*** SELECTED PASSAGE ***

Paul's conversion led him to become an RCIA sponsor.
Paul Parker had spent weeks imagining how the Easter Vigil would unfold. With family and friends in attendance at St. Mary Church in Ann Arbor, Parker was overcome with emotion as he prepared to receive confirmation, becoming a full-fledged member of the Catholic Church.
But the night didn’t go as planned for the 23-year-old out of Dexter. Parker found himself battling the stomach flu. He laughs now about his indoctrination to the Catholic family, feeling the ceremony’s powerful impact months after the April 4 evening.
“For myself and all of the candidates, there was a lot of anticipation leading up to that night,” says Paul. “Lent felt like one long reflection, and then of course I was sick, but I got through it and even though I was really ill, it was just such an incredible experience to be a part of.
“When they did the readings, it felt different, I connected with them more, and then some of the candidates in the RCIA program were being baptized too and so that was really great to watch.
“That was the cool thing about the RCIA program, you’re together for the whole year, learning about the Church, its history, discovering your faith together, and so to be there for the vigil together and to see the smiles and how happy everyone was when it was their turn to be confirmed, I’ll just never forget what it felt like that night.”
An engineering student at the University of Michigan, on his way to medical school next year, Paul was born and baptized Episcopalian. His family attended church, but left the Episcopal faith before he had chance to fully develop a personal connection to God, though he acknowledges there was always something unexplainable pulling at him. He just wasn’t sure what it was.
“It wasn’t that big a part of my life,” he says. “I was public-school educated, so there was no religion in school. When I got to the University of Michigan, I was sort of asking myself, ‘Is this really something I want to make part of my life?’
“I liked the morals and sense of values that Christianity provided, and I hopped around some Protestant churches but found nothing that stuck. No one in my family is Catholic, so that world was scary to me. And whether it was because of stereotypes that I had or what I had heard, Catholicism seemed so high and mighty and not something I wanted to be a part of.”
A college girlfriend introduced Paul to St. Mary’s, easing him in. They attended Mass not out of obligation, but when he desired to be there, soon he found himself drawn to the Church consistently.
Though their relationship eventually ended, Paul wanted to keep his relationship with Christ and the Catholic Church alive, and he made the decision to continue a personal one that would not be disrupted by the comings and goings of friends, girls or family.
“I felt at home and a sense of a peace during Mass that I had never experienced before,” Paul says. “That was powerful when I realized I could see myself in this faith.
“I really liked the community and the sense of togetherness. When someone is hurting, everyone collectively prays for you, so there’s just this great sense that we’re all in this together and you never feel alone; I was really missing that through a lot of my high school years and in early college years.
“I liked that I can go anywhere in the world and the Catholic Church would be there. There might be different languages and cultures, but the Mass would be the same, the message, the traditions are all there. We’re all Catholic,” he explains.
One of the priests at St. Mary encouraged Paul to go through the Rite of Christian Initiation of Adults (RCIA) program. Praying on the opportunity presented, Paul was quickly granted an answer.
“I was confident, but then about a month into taking classes and meeting with the other candidates, I felt this sense of calmness and peace – I knew I was on the right path,” he says.

***

WORK INSTRUCTIONS —
(1) In the article about Paul Parker, where was the Easter Vigil held?
(2) Copy the part of the article about Paul Parker starting at "Paul Parker had" and ending at "April 4 evening.".

*** RECORDED DATA ***

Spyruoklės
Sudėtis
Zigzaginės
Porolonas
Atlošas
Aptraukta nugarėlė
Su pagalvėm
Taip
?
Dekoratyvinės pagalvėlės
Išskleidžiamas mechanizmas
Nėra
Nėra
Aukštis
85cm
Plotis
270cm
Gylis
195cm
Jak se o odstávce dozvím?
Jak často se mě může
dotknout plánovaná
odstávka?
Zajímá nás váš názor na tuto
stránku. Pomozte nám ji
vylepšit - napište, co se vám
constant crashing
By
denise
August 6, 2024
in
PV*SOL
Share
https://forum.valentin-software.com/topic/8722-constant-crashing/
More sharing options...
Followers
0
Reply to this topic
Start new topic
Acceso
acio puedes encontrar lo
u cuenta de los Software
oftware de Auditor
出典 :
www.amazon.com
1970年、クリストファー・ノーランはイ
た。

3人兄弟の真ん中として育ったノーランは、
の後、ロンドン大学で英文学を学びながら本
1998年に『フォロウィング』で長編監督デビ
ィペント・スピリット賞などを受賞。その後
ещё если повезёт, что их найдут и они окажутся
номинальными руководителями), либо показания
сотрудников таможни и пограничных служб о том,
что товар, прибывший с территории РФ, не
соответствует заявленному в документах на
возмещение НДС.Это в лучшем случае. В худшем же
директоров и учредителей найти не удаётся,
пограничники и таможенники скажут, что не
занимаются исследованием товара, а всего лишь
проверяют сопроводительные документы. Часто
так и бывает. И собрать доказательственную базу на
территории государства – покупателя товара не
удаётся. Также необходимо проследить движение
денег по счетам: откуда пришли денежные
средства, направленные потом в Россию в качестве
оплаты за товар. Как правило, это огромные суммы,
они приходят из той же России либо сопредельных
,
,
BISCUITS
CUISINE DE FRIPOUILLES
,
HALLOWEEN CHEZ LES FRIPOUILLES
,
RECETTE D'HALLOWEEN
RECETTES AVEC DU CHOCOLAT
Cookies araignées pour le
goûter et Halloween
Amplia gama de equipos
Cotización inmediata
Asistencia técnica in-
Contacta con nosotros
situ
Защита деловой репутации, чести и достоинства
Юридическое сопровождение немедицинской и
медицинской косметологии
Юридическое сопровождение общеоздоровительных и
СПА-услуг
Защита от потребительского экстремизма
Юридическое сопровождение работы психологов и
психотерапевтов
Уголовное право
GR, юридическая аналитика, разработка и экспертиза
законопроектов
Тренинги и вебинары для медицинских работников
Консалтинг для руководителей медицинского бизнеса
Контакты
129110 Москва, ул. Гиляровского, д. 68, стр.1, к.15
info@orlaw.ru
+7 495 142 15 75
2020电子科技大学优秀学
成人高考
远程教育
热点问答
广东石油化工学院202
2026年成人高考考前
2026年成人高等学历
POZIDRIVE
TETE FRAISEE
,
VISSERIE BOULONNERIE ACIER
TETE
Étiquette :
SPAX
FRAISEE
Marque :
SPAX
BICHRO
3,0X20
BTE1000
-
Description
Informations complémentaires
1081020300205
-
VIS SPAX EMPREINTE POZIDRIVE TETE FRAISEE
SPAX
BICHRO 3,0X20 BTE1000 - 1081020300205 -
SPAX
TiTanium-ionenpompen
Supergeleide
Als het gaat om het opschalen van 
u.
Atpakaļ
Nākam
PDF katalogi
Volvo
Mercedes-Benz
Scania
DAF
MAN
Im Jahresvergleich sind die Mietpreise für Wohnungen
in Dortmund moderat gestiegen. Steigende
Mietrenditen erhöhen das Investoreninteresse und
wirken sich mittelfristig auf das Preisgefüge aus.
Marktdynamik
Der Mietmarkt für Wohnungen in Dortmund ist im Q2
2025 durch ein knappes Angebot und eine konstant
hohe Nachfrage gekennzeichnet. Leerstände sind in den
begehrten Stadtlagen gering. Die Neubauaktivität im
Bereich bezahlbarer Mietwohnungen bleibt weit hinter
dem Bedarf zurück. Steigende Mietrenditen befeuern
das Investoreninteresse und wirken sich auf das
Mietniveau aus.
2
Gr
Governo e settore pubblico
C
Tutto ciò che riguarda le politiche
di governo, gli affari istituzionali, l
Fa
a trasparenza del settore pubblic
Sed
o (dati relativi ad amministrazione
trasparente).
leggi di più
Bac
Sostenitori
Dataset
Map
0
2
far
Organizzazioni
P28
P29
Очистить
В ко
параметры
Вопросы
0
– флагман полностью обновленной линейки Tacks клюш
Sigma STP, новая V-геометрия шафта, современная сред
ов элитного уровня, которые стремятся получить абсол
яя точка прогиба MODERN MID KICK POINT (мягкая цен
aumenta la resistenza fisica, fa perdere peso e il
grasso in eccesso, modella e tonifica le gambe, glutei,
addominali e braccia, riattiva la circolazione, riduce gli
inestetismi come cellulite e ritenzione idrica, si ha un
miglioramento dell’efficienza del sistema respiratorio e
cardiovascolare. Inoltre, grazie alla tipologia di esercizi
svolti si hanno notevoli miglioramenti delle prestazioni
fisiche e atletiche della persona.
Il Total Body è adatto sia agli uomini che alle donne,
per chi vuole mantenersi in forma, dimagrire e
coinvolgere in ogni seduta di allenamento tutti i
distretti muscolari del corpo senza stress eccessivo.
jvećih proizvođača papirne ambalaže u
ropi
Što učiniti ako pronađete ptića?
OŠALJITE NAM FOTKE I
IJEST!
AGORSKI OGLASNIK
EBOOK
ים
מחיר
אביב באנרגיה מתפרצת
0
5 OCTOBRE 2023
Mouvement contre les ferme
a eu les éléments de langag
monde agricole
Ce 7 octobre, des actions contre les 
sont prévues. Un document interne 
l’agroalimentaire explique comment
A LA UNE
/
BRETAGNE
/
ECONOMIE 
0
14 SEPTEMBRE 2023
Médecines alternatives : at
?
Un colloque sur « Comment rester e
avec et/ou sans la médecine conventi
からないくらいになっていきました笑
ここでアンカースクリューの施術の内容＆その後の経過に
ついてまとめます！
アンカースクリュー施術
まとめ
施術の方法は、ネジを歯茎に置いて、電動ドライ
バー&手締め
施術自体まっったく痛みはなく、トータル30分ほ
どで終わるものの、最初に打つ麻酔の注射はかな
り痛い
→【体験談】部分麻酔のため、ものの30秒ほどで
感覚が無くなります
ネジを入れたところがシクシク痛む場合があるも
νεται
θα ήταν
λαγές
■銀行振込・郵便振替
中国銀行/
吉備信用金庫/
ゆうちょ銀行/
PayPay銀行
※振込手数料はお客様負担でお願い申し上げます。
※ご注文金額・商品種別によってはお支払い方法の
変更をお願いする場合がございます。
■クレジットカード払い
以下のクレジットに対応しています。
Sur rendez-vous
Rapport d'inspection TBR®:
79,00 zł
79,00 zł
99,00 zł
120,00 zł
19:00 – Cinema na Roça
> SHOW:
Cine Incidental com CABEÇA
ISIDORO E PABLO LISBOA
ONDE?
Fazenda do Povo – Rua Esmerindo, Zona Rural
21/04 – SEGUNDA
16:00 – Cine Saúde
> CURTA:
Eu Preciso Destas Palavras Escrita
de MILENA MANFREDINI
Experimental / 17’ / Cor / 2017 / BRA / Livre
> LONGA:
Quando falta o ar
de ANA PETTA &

***

TASK-BY-TASK SOLUTIONS —
(1) The Easter Vigil was held at St. Mary Church in Ann Arbor.

(2)
Paul Parker had spent weeks imagining how the Easter Vigil would unfold. With family and friends in attendance at St. Mary Church in Ann Arbor, Parker was overcome with emotion as he prepared to receive confirmation, becoming a full-fledged member of the Catholic Church.
But the night didn’t go as planned for the 23-year-old out of Dexter. Parker found himself battling the stomach flu. He laughs now about his indoctrination to the Catholic family, feeling the ceremony’s powerful impact months after the April 4 evening.